***** Data supplied

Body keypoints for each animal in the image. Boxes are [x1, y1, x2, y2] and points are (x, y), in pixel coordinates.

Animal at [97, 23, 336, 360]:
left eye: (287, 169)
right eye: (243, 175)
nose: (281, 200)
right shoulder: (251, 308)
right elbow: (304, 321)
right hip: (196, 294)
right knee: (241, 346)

**********
***** Data supplied

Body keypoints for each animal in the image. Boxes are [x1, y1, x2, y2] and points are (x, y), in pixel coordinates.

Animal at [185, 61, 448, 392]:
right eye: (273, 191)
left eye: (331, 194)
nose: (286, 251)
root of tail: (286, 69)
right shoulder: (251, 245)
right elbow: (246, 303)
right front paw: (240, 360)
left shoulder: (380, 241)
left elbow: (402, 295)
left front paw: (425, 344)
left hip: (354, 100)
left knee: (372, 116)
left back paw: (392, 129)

**********

▸ Directions for this task: Using the data above, repeat exactly the lines that begin at the line with "right shoulder: (251, 308)" and end at the line with "right knee: (241, 346)", both ends included.

▸ Final answer:
right shoulder: (251, 308)
right elbow: (304, 321)
right hip: (196, 294)
right knee: (241, 346)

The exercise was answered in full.